Dipeptidyl and tripeptidyl α-ketoesters, α-ketoamides and α-ketoacid transition-state inhibitors of calpains I and II have been reported in the literature. See for example Li et al., “Novel peptidyl α-ketoamide inhibitors of calpains and other cysteine proteases,” J. Med. Chem. 39:4089-98, 1996; Li et al., “Peptide α-ketoester, α-ketoamide and α-ketoacid inhibitors of calpains and other cysteine proteases,” J. Med. Chem. 36:3472-80, 1993, each of which are incorporated herein by reference in their entities. The composition in these publications are also disclosed in several patents: U.S. Pat. No. 5,514,694, issued May 7, 1996, to Powers et al.; U.S. Pat. No. 5,610,297, issued Mar. 11, 1997, to Powers; U.S. Pat. No. 5,650,508, issued Jul. 22, 1997, to Powers; U.S. Pat. No. 5,763,576, issued Jun. 9, 1998, to Powers; and U.S. Pat. No. 6,235,929, issued May 22, 2001, to Powers, each of which are incorporated herein by reference in their entireties.

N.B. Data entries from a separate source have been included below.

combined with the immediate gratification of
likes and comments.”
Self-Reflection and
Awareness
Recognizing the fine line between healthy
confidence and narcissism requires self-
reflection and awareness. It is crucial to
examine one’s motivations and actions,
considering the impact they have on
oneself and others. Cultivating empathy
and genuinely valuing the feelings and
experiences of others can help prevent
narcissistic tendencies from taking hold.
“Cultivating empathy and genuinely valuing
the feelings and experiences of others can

One of the ketoamides, AK295, is a potent transition-state inhibitor for calpain I and II, but does have some inhibitory activity toward other cysteine proteases such as cathepsins (Li et al., J. Med. Chem. 36:3472-80, 1993). The ketone carbonyl group of AK295 is the group which forms the hemithioacetal with the active site cysteine of calpain. Since the enzyme has evolved to bind the tetrahedral transition state effectively, transition state inhibitors are usually potent reversible inhibitors for cysteine proteases. Reversibility occurs when the hemiacetal breaks down to reform the carbonyl compound and free enzyme.
No effective therapy has yet been developed for most neurodegenerative diseases and conditions, and other disease related to uncontrolled cysteine protease action. Millions of individuals suffer from neurodegenerative diseases, and thus there is a need for therapies effective in treating and preventing these diseases and conditions. There is a need for new compositions to treat other diseases related to cysteine protease activity. Further, because neuronal pathologies have a dramatic impact on quality of life of patients, there is a need for compositions and methods for treating these disorders, in particular, compositions and methods for treating pathologies with little or reduced side effects such as neuropathy. Thus, there is also a need for compositions and methods of treating other pathologies related to calpain activation. There is still another need for methods and compositions for disease resulting from other cysteine proteases particularly parasitic diseases. The compositions and methods disclosed herein address these and other needs.